But where Air’s brand of retro-futurism generally seems as sleek and slyly humorous as an Eero Saarinen airport terminal, Mellow set their controls for the heart of your aural pleasure center, joyously frosting the 11 tracks of Another Mellow Springwith a giddy array of pulsating Mellotrons, soothing electric pianos, ’70s-cop-show bass lines, phased breakbeats and squelchy flanger effects. For Woodcock and collaborators Pierre Begon-Lours and Stéphane Luginbühl, subtlety is clearly not an issue; “Shinda Shima,” the oddly haunting track that kicks off the album, pulls out most of the aforementioned tricks within the very first minute, then trumps them with an impossibly twee Vocoder vocal. The cello-stoked “Sun Dance,” the plaintive “Another Mellow Winter” and the hypnotic instrumental “Mellow, Part 1” all work the same side of le boulevard, combining the vintage sounds of “Strawberry Fields” Beatles with the synthetic pop drama of the Electric Light Orchestra, and wielding them with the kid-in-a-candy-store irreverence of the Rutles. Other songs, like “Violet” (whose protagonist “goes around with a whip in her hand”) and “Lovely Light,” betray an obvious debt to solo Syd Barrett, while “Paris Sous la Neige” and “Instant Love” seem designed to parody (however tardily) the louche Britpop stylings of Jarvis Cocker and Pulp.

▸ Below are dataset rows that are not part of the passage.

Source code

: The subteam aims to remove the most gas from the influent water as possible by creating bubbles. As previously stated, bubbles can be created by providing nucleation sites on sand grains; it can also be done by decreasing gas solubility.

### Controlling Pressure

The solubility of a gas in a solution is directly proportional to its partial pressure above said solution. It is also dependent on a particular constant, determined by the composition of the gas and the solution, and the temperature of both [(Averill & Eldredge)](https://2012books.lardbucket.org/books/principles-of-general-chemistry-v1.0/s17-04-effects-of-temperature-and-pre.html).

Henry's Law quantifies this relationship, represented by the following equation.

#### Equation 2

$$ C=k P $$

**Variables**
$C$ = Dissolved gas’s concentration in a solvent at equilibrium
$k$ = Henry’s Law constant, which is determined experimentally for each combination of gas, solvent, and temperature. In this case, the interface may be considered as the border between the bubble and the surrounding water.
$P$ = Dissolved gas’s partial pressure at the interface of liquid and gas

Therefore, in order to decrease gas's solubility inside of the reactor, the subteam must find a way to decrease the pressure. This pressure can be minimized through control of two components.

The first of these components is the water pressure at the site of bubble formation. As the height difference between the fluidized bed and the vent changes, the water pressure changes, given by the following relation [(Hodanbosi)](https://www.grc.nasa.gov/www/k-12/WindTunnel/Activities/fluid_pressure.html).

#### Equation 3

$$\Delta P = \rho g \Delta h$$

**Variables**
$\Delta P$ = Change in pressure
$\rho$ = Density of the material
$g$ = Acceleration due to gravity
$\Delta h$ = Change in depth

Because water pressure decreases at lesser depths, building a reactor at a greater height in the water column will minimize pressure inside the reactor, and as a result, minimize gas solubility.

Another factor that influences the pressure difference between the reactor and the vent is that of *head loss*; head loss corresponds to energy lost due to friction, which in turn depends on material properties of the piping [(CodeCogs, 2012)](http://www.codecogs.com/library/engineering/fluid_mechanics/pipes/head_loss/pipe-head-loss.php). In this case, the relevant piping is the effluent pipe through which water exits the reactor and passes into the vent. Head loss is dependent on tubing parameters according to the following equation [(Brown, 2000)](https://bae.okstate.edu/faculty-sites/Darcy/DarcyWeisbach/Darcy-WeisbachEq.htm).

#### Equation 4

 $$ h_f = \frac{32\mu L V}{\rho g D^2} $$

Unlike Moon Safari, Another Mellow Spring is probably too weird to provide the SUV set with evocative background music for their Starbucks reveries, but it still casts a heady spell. When the reprise of “Paris Sous la Neige” kicks in seven minutes into the closing track, it snaps you back to reality like the closing credits of a particularly intense film. All of a sudden you realize you’ve been somewhere else for a while; you’re not sure where, exactly, but you want to return there as soon as possible. And off in the distance, you can hear three Frenchmen giggling. (Dan Epstein)
MATMOS
A Chance To Cut Is a Chance To Cure (Matador)

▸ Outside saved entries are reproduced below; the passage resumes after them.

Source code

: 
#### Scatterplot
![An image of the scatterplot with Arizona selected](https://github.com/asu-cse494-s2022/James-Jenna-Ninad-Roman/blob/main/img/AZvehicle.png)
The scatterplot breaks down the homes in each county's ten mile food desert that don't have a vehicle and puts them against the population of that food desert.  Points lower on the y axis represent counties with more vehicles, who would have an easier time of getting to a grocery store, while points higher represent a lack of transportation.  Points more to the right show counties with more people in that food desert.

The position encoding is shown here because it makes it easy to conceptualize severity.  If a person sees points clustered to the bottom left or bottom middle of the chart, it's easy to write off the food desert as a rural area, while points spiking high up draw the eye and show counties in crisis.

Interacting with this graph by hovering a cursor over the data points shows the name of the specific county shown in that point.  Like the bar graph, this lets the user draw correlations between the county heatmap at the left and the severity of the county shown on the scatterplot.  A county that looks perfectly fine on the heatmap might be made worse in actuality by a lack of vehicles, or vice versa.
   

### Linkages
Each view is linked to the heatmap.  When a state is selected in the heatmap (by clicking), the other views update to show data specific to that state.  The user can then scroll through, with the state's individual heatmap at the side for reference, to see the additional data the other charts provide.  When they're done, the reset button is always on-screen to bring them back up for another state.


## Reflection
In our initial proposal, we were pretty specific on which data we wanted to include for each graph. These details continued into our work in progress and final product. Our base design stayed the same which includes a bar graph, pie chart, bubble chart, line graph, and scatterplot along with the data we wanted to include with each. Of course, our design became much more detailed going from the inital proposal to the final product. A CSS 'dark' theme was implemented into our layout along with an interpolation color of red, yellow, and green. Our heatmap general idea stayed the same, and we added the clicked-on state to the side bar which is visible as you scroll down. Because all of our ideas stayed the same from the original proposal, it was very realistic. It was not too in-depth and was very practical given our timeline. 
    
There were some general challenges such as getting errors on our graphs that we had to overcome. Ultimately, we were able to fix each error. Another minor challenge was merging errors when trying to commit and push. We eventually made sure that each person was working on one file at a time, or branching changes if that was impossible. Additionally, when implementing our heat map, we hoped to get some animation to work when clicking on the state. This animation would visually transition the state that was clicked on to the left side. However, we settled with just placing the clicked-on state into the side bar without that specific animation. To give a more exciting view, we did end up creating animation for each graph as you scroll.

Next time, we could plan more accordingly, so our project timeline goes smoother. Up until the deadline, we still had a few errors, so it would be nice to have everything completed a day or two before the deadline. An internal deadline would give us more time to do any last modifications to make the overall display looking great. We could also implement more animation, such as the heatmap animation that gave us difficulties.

Until it’s disturbed by clarinet screeches, the first track on S.F.-based Matmos’ A Chance To Cut Is a Chance To Cure is a poppy electronic tune, full of happy, burbling bits and warm, tonal melodies. But the clarinet is only distressing in its disruption of the giddily percolating sounds that make up “Lipostudio . . . And So On.” It’s those squishy noises that make the track difficult to listen to — when they’re revealed as slippery gurgles of fat being liposuctioned out of a human body.